- _AIM OF THE EXERCISE_
Only the lines from the one containing "Bn: | -3.852" through the final line of the entries below are wanted, each copied exactly.

- _EXERCISE DATA_
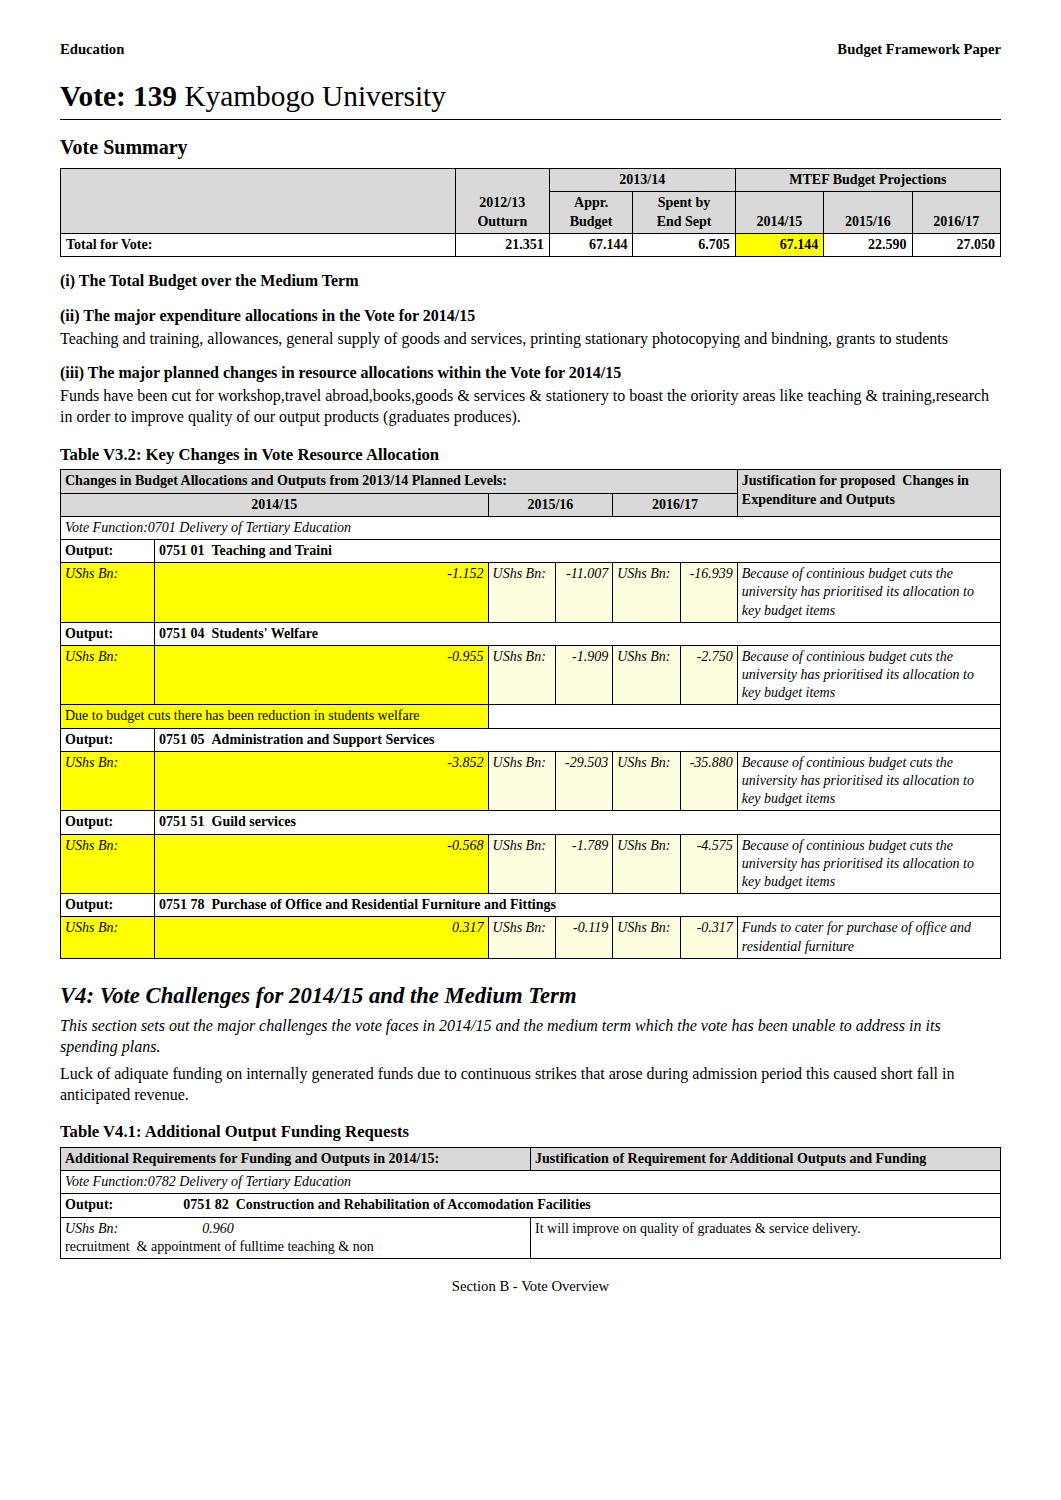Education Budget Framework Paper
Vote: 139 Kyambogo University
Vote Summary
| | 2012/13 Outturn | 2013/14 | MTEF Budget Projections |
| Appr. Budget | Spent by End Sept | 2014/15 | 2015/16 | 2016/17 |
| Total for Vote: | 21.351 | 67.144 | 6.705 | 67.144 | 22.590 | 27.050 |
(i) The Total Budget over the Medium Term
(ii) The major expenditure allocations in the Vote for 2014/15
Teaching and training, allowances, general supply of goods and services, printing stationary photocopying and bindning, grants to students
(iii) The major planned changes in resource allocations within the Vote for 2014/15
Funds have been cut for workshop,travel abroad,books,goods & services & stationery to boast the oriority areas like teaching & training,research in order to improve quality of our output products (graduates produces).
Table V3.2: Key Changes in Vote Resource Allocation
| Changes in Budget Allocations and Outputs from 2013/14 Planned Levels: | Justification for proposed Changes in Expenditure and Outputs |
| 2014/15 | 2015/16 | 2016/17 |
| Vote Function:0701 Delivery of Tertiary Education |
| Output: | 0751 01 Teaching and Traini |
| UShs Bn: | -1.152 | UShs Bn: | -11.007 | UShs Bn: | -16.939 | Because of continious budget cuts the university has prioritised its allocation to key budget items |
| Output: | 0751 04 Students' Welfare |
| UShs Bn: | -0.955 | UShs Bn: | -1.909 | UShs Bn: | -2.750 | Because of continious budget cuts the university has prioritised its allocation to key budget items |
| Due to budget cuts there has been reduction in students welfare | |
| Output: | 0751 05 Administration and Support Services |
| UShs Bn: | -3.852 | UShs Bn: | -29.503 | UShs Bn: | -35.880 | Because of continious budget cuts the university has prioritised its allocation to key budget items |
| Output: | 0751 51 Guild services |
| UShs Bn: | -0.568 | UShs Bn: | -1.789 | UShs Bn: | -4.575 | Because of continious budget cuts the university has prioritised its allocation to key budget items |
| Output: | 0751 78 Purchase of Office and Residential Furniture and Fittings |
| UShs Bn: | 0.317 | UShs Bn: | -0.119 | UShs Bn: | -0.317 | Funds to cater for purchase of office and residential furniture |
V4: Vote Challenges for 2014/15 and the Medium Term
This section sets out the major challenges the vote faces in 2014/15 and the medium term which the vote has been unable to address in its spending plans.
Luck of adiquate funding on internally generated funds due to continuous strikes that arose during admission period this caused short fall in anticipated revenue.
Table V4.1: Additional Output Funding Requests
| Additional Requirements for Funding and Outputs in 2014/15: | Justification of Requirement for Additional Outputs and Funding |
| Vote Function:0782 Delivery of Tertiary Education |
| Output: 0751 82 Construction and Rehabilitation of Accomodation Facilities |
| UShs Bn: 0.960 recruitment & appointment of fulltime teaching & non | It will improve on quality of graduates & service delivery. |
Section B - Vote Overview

- _EXERCISE RESPONSE_
| UShs Bn: | -3.852 | UShs Bn: | -29.503 | UShs Bn: | -35.880 | Because of continious budget cuts the university has prioritised its allocation to key budget items |
| Output: | 0751 51 Guild services |
| UShs Bn: | -0.568 | UShs Bn: | -1.789 | UShs Bn: | -4.575 | Because of continious budget cuts the university has prioritised its allocation to key budget items |
| Output: | 0751 78 Purchase of Office and Residential Furniture and Fittings |
| UShs Bn: | 0.317 | UShs Bn: | -0.119 | UShs Bn: | -0.317 | Funds to cater for purchase of office and residential furniture |
V4: Vote Challenges for 2014/15 and the Medium Term
This section sets out the major challenges the vote faces in 2014/15 and the medium term which the vote has been unable to address in its spending plans.
Luck of adiquate funding on internally generated funds due to continuous strikes that arose during admission period this caused short fall in anticipated revenue.
Table V4.1: Additional Output Funding Requests
| Additional Requirements for Funding and Outputs in 2014/15: | Justification of Requirement for Additional Outputs and Funding |
| Vote Function:0782 Delivery of Tertiary Education |
| Output: 0751 82 Construction and Rehabilitation of Accomodation Facilities |
| UShs Bn: 0.960 recruitment & appointment of fulltime teaching & non | It will improve on quality of graduates & service delivery. |
Section B - Vote Overview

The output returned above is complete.